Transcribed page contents
..............................
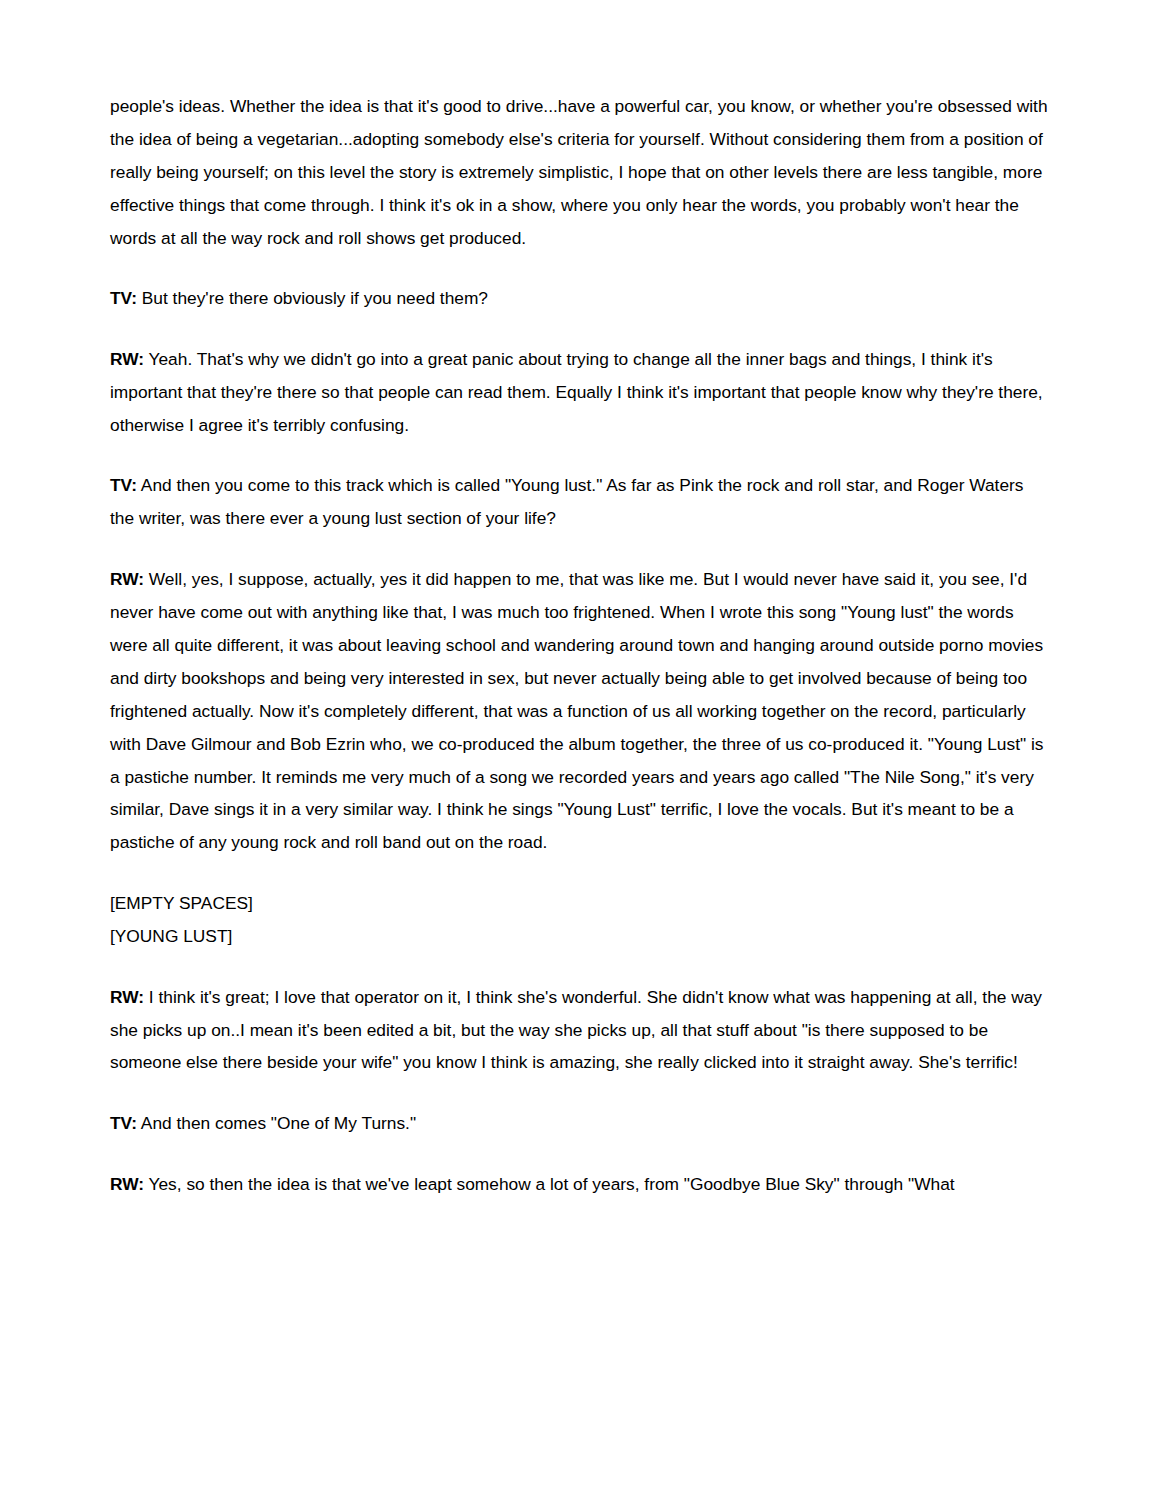people's ideas. Whether the idea is that it's good to drive...have a powerful car, you know, or whether you're obsessed with the idea of being a vegetarian...adopting somebody else's criteria for yourself. Without considering them from a position of really being yourself; on this level the story is extremely simplistic, I hope that on other levels there are less tangible, more effective things that come through. I think it's ok in a show, where you only hear the words, you probably won't hear the words at all the way rock and roll shows get produced.
TV: But they're there obviously if you need them?
RW: Yeah. That's why we didn't go into a great panic about trying to change all the inner bags and things, I think it's important that they're there so that people can read them. Equally I think it's important that people know why they're there, otherwise I agree it's terribly confusing.
TV: And then you come to this track which is called "Young lust." As far as Pink the rock and roll star, and Roger Waters the writer, was there ever a young lust section of your life?
RW: Well, yes, I suppose, actually, yes it did happen to me, that was like me. But I would never have said it, you see, I'd never have come out with anything like that, I was much too frightened. When I wrote this song "Young lust" the words were all quite different, it was about leaving school and wandering around town and hanging around outside porno movies and dirty bookshops and being very interested in sex, but never actually being able to get involved because of being too frightened actually. Now it's completely different, that was a function of us all working together on the record, particularly with Dave Gilmour and Bob Ezrin who, we co-produced the album together, the three of us co-produced it. "Young Lust" is a pastiche number. It reminds me very much of a song we recorded years and years ago called "The Nile Song," it's very similar, Dave sings it in a very similar way. I think he sings "Young Lust" terrific, I love the vocals. But it's meant to be a pastiche of any young rock and roll band out on the road.
[EMPTY SPACES]
[YOUNG LUST]
RW: I think it's great; I love that operator on it, I think she's wonderful. She didn't know what was happening at all, the way she picks up on..I mean it's been edited a bit, but the way she picks up, all that stuff about "is there supposed to be someone else there beside your wife" you know I think is amazing, she really clicked into it straight away. She's terrific!
TV: And then comes "One of My Turns."
RW: Yes, so then the idea is that we've leapt somehow a lot of years, from "Goodbye Blue Sky" through "What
..............................
> TASK TO COMPLETE
Set down only the lines above that fall between the line holding "TV: But they're" and the line holding "TV: And then you", inclusive, keeping each exact.

> PROBLEM SOLUTION
TV: But they're there obviously if you need them?
RW: Yeah. That's why we didn't go into a great panic about trying to change all the inner bags and things, I think it's important that they're there so that people can read them. Equally I think it's important that people know why they're there, otherwise I agree it's terribly confusing.
TV: And then you come to this track which is called "Young lust." As far as Pink the rock and roll star, and Roger Waters the writer, was there ever a young lust section of your life?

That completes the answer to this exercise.